DATASET EXCERPTS Block Start

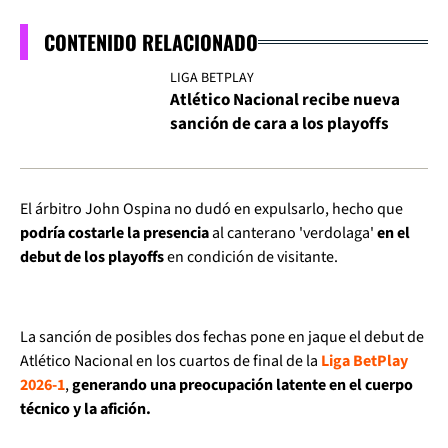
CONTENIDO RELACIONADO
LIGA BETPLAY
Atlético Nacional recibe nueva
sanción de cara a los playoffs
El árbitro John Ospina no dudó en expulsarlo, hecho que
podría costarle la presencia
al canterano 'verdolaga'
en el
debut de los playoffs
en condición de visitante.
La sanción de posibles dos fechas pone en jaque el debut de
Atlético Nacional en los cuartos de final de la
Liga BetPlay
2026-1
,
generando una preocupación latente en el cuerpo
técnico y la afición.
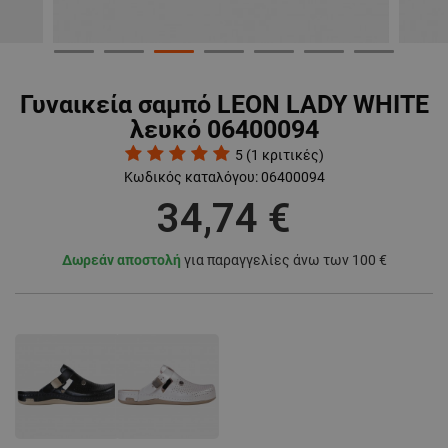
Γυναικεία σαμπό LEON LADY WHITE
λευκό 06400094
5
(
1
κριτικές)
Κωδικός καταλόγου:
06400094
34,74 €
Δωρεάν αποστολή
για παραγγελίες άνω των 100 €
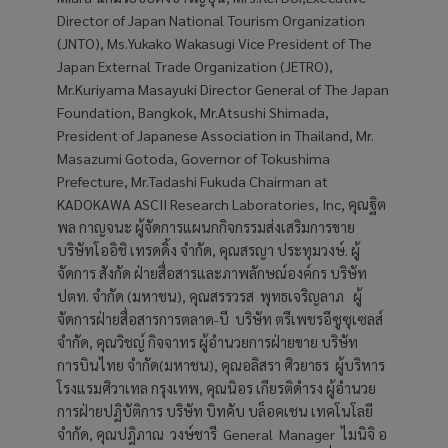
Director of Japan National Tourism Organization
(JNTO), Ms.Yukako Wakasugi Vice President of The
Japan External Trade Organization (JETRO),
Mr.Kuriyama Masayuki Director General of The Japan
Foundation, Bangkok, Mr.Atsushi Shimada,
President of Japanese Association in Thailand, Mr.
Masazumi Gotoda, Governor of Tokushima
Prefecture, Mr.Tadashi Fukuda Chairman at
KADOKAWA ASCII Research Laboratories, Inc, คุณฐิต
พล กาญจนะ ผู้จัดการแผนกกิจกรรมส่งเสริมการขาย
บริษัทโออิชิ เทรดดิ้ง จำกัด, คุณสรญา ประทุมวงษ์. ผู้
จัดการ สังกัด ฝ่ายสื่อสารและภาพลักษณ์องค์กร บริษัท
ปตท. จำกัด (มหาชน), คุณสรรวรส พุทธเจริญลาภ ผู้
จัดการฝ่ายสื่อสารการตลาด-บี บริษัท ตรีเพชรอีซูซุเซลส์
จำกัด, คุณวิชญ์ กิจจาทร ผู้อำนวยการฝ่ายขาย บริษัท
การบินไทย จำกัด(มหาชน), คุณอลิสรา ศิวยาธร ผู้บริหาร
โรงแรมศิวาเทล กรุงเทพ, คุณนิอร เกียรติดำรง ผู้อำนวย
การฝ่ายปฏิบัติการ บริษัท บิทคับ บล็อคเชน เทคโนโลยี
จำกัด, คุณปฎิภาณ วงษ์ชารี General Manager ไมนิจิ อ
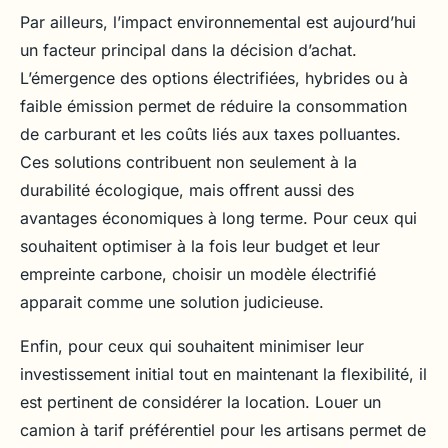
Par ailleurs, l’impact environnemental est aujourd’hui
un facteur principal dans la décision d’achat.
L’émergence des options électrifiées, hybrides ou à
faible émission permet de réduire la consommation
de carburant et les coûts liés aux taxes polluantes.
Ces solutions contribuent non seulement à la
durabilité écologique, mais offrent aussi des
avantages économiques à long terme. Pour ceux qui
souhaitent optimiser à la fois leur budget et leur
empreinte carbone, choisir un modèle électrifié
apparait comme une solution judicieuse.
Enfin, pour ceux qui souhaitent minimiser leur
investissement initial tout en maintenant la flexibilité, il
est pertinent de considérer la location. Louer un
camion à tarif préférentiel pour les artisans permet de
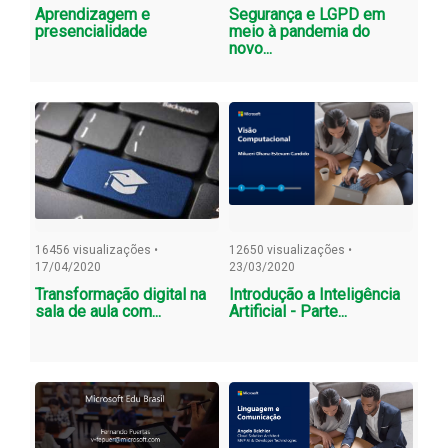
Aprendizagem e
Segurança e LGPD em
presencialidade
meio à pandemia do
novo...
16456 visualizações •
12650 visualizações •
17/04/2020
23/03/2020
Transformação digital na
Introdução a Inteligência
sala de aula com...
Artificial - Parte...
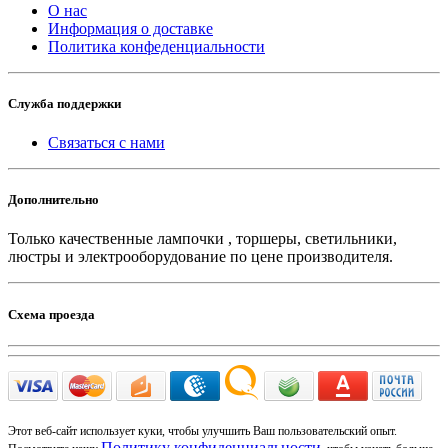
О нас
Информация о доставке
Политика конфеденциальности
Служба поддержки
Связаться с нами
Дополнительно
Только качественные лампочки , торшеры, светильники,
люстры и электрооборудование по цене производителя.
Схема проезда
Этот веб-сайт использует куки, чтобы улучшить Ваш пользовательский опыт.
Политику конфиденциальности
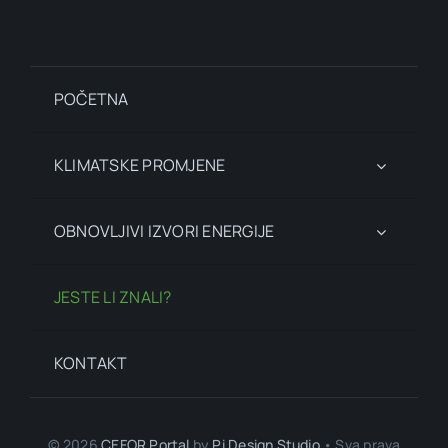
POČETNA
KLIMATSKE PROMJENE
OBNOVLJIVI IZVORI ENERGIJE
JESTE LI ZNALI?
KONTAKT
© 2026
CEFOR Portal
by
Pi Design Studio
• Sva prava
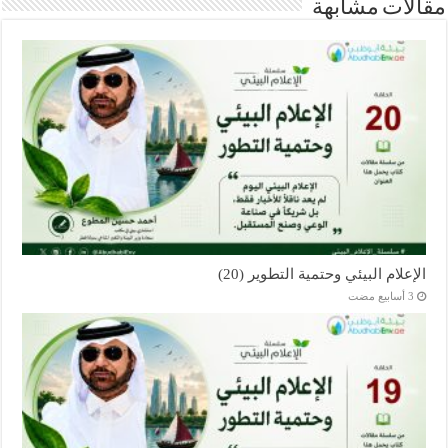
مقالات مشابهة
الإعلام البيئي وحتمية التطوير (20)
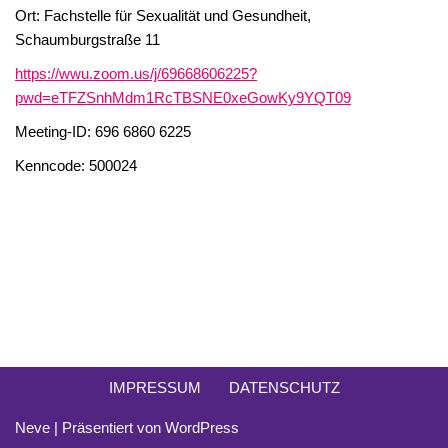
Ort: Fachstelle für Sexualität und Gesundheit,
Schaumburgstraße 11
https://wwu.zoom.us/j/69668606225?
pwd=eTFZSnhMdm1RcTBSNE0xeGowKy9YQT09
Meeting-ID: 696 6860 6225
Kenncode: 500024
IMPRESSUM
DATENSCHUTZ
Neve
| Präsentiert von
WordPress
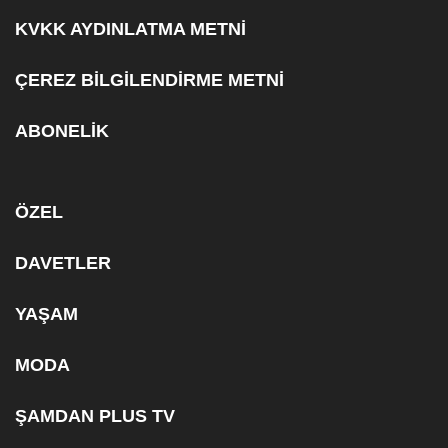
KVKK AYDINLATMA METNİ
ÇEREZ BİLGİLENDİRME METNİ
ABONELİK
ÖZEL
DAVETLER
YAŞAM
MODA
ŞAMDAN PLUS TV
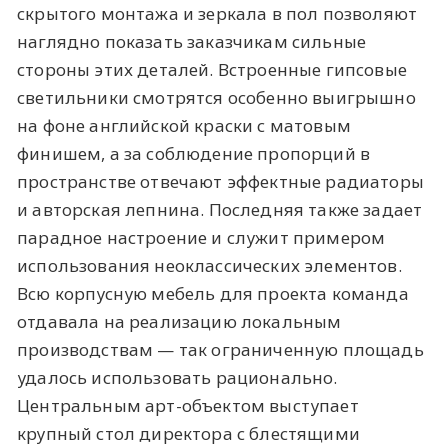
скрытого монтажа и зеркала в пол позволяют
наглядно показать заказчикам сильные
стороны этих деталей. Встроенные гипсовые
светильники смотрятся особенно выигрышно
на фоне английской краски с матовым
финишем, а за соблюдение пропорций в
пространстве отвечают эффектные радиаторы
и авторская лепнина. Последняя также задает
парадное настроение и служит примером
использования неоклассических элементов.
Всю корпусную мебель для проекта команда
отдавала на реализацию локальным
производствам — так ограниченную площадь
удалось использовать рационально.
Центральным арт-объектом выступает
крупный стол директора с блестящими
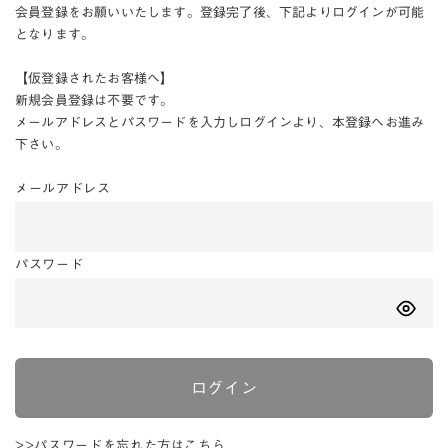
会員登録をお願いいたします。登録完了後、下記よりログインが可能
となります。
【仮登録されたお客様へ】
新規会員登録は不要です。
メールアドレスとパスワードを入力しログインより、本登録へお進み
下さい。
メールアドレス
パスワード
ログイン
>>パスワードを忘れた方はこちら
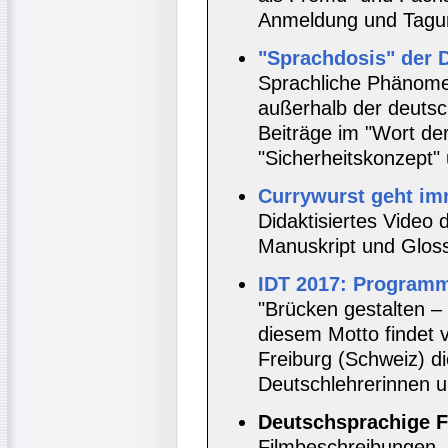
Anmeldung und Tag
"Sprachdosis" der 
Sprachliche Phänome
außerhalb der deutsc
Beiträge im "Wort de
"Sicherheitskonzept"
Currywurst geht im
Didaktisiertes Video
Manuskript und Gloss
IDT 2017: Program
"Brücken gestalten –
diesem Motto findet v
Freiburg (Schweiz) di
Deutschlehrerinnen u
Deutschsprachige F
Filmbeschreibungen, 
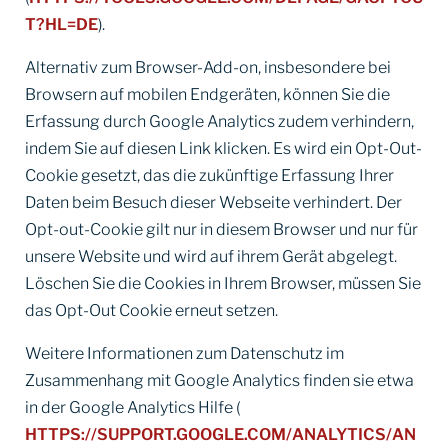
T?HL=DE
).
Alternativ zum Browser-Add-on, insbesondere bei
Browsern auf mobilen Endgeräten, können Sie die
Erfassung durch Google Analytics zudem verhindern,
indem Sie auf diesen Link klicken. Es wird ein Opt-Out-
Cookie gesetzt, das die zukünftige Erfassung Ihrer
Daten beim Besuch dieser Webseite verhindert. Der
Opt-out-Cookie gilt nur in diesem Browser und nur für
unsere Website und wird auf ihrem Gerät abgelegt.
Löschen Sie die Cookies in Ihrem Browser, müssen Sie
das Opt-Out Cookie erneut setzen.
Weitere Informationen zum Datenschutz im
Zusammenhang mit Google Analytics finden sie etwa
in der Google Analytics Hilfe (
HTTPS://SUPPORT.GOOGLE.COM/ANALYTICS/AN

DATASET EXCERPTS Block End

• _ABOUT THIS EXERCISE_: Go through the records and repeat each one exactly, skipping anything that is a picture.

• _RESPONSE AREA_:
CONTENIDO RELACIONADO
LIGA BETPLAY
Atlético Nacional recibe nueva
sanción de cara a los playoffs
El árbitro John Ospina no dudó en expulsarlo, hecho que
podría costarle la presencia
al canterano 'verdolaga'
en el
debut de los playoffs
en condición de visitante.
La sanción de posibles dos fechas pone en jaque el debut de
Atlético Nacional en los cuartos de final de la
Liga BetPlay
2026-1
,
generando una preocupación latente en el cuerpo
técnico y la afición.
Γυναικεία σαμπό LEON LADY WHITE
λευκό 06400094
5
(
1
κριτικές)
Κωδικός καταλόγου:
06400094
34,74 €
Δωρεάν αποστολή
για παραγγελίες άνω των 100 €
Director of Japan National Tourism Organization
(JNTO), Ms.Yukako Wakasugi Vice President of The
Japan External Trade Organization (JETRO),
Mr.Kuriyama Masayuki Director General of The Japan
Foundation, Bangkok, Mr.Atsushi Shimada,
President of Japanese Association in Thailand, Mr.
Masazumi Gotoda, Governor of Tokushima
Prefecture, Mr.Tadashi Fukuda Chairman at
KADOKAWA ASCII Research Laboratories, Inc, คุณฐิต
พล กาญจนะ ผู้จัดการแผนกกิจกรรมส่งเสริมการขาย
บริษัทโออิชิ เทรดดิ้ง จำกัด, คุณสรญา ประทุมวงษ์. ผู้
จัดการ สังกัด ฝ่ายสื่อสารและภาพลักษณ์องค์กร บริษัท
ปตท. จำกัด (มหาชน), คุณสรรวรส พุทธเจริญลาภ ผู้
จัดการฝ่ายสื่อสารการตลาด-บี บริษัท ตรีเพชรอีซูซุเซลส์
จำกัด, คุณวิชญ์ กิจจาทร ผู้อำนวยการฝ่ายขาย บริษัท
การบินไทย จำกัด(มหาชน), คุณอลิสรา ศิวยาธร ผู้บริหาร
โรงแรมศิวาเทล กรุงเทพ, คุณนิอร เกียรติดำรง ผู้อำนวย
การฝ่ายปฏิบัติการ บริษัท บิทคับ บล็อคเชน เทคโนโลยี
จำกัด, คุณปฎิภาณ วงษ์ชารี General Manager ไมนิจิ อ
Par ailleurs, l’impact environnemental est aujourd’hui
un facteur principal dans la décision d’achat.
L’émergence des options électrifiées, hybrides ou à
faible émission permet de réduire la consommation
de carburant et les coûts liés aux taxes polluantes.
Ces solutions contribuent non seulement à la
durabilité écologique, mais offrent aussi des
avantages économiques à long terme. Pour ceux qui
souhaitent optimiser à la fois leur budget et leur
empreinte carbone, choisir un modèle électrifié
apparait comme une solution judicieuse.
Enfin, pour ceux qui souhaitent minimiser leur
investissement initial tout en maintenant la flexibilité, il
est pertinent de considérer la location. Louer un
camion à tarif préférentiel pour les artisans permet de
Aprendizagem e
Segurança e LGPD em
presencialidade
meio à pandemia do
novo...
16456 visualizações •
12650 visualizações •
17/04/2020
23/03/2020
Transformação digital na
Introdução a Inteligência
sala de aula com...
Artificial - Parte...
О нас
Информация о доставке
Политика конфеденциальности
Служба поддержки
Связаться с нами
Дополнительно
Только качественные лампочки , торшеры, светильники,
люстры и электрооборудование по цене производителя.
Схема проезда
Этот веб-сайт использует куки, чтобы улучшить Ваш пользовательский опыт.
Политику конфиденциальности
POČETNA
KLIMATSKE PROMJENE
OBNOVLJIVI IZVORI ENERGIJE
JESTE LI ZNALI?
KONTAKT
© 2026
CEFOR Portal
by
Pi Design Studio
• Sva prava
مقالات مشابهة
الإعلام البيئي وحتمية التطوير (20)
Ort: Fachstelle für Sexualität und Gesundheit,
Schaumburgstraße 11
https://wwu.zoom.us/j/69668606225?
pwd=eTFZSnhMdm1RcTBSNE0xeGowKy9YQT09
Meeting-ID: 696 6860 6225
Kenncode: 500024
IMPRESSUM
DATENSCHUTZ
Neve
| Präsentiert von
WordPress
KVKK AYDINLATMA METNİ
ÇEREZ BİLGİLENDİRME METNİ
ABONELİK
ÖZEL
DAVETLER
YAŞAM
MODA
ŞAMDAN PLUS TV
скрытого монтажа и зеркала в пол позволяют
наглядно показать заказчикам сильные
стороны этих деталей. Встроенные гипсовые
светильники смотрятся особенно выигрышно
на фоне английской краски с матовым
финишем, а за соблюдение пропорций в
пространстве отвечают эффектные радиаторы
и авторская лепнина. Последняя также задает
парадное настроение и служит примером
использования неоклассических элементов.
Всю корпусную мебель для проекта команда
отдавала на реализацию локальным
производствам — так ограниченную площадь
удалось использовать рационально.
Центральным арт-объектом выступает
крупный стол директора с блестящими
会員登録をお願いいたします。登録完了後、下記よりログインが可能
となります。
【仮登録されたお客様へ】
新規会員登録は不要です。
メールアドレスとパスワードを入力しログインより、本登録へお進み
下さい。
メールアドレス
パスワード
ログイン
>>パスワードを忘れた方はこちら
Anmeldung und Tag
"Sprachdosis" der 
Sprachliche Phänome
außerhalb der deutsc
Beiträge im "Wort de
"Sicherheitskonzept"
Currywurst geht im
Didaktisiertes Video
Manuskript und Gloss
IDT 2017: Program
"Brücken gestalten –
diesem Motto findet v
Freiburg (Schweiz) di
Deutschlehrerinnen u
Deutschsprachige F
Filmbeschreibungen, 
T?HL=DE
).
Alternativ zum Browser-Add-on, insbesondere bei
Browsern auf mobilen Endgeräten, können Sie die
Erfassung durch Google Analytics zudem verhindern,
indem Sie auf diesen Link klicken. Es wird ein Opt-Out-
Cookie gesetzt, das die zukünftige Erfassung Ihrer
Daten beim Besuch dieser Webseite verhindert. Der
Opt-out-Cookie gilt nur in diesem Browser und nur für
unsere Website und wird auf ihrem Gerät abgelegt.
Löschen Sie die Cookies in Ihrem Browser, müssen Sie
das Opt-Out Cookie erneut setzen.
Weitere Informationen zum Datenschutz im
Zusammenhang mit Google Analytics finden sie etwa
in der Google Analytics Hilfe (
HTTPS://SUPPORT.GOOGLE.COM/ANALYTICS/AN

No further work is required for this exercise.